= Beginning of Section =

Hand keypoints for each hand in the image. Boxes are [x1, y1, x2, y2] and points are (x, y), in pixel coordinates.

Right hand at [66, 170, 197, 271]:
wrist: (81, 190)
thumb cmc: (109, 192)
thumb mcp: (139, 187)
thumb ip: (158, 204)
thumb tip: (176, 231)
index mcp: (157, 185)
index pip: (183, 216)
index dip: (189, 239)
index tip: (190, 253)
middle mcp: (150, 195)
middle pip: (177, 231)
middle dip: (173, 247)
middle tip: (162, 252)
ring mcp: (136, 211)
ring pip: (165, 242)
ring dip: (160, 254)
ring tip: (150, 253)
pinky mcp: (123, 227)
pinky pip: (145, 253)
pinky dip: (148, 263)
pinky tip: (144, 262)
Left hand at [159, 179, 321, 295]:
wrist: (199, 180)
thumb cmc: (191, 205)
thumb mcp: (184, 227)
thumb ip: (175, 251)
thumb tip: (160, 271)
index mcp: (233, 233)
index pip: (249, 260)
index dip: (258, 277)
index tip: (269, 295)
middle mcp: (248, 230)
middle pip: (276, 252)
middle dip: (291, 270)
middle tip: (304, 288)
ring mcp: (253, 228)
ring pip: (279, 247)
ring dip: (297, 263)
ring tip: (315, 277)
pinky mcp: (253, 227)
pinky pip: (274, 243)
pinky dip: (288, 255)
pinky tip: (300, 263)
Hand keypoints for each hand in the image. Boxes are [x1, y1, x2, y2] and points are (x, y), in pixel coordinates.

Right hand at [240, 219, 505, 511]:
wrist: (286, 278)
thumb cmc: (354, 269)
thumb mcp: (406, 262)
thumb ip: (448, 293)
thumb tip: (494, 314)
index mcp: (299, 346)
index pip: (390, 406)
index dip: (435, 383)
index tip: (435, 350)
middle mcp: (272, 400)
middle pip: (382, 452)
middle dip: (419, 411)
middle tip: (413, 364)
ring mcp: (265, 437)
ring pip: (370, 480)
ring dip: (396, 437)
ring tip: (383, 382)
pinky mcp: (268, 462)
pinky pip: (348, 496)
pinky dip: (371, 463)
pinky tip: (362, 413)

= End of Section =

Without altering a single word, reproduce the entries above.

# [RESULT BELOW]
Hand keypoints for each hand in the image. Boxes are [x1, y1, x2, y2] and points are (x, y), in pixel coordinates.

Right hand at [66, 170, 197, 271]:
wrist: (81, 190)
thumb cmc: (109, 192)
thumb mcp: (139, 187)
thumb ip: (158, 204)
thumb tip: (176, 231)
index mcp: (157, 185)
index pip: (183, 216)
index dip: (189, 239)
index tip: (190, 253)
middle mcp: (150, 195)
middle pip: (177, 231)
middle dip: (173, 247)
middle tip: (162, 252)
ring mcp: (136, 211)
ring pip: (165, 242)
ring dip: (160, 254)
ring tip: (150, 253)
pinky mcp: (123, 227)
pinky pip: (145, 253)
pinky dip: (148, 263)
pinky tip: (144, 262)
Left hand at [159, 179, 321, 295]:
wrist: (199, 180)
thumb cmc: (191, 205)
thumb mcp: (184, 227)
thumb ip: (175, 251)
thumb tip: (160, 271)
index mcp: (233, 233)
index pip: (249, 260)
index dip: (258, 277)
index tip: (269, 295)
middle mcp: (248, 230)
middle pip: (276, 252)
middle dip: (291, 270)
middle tip: (304, 288)
ring mcp: (253, 228)
ring pip: (279, 247)
ring dip: (297, 263)
ring tip: (315, 277)
pinky mcp: (253, 227)
pinky pip: (274, 243)
pinky dip: (288, 255)
pinky tip: (300, 263)
Hand keypoints for each hand in the image. Boxes are [x1, y1, x2, y2] and points are (x, y), in pixel coordinates.

Right hand at [240, 219, 505, 511]:
wrist: (286, 278)
thumb cmc: (354, 269)
thumb mcp: (406, 262)
thumb ip: (448, 293)
thumb tip: (494, 314)
index mcp: (299, 346)
index pip: (390, 406)
index dip: (435, 383)
index tip: (435, 350)
middle mcp: (272, 400)
middle pip: (382, 452)
middle dip: (419, 411)
middle tip: (413, 364)
ring mcp: (265, 437)
ring pip: (370, 480)
ring dip: (396, 437)
ring tip: (383, 382)
pinky mcp: (268, 462)
pinky pip: (348, 496)
pinky dip: (371, 463)
pinky tip: (362, 413)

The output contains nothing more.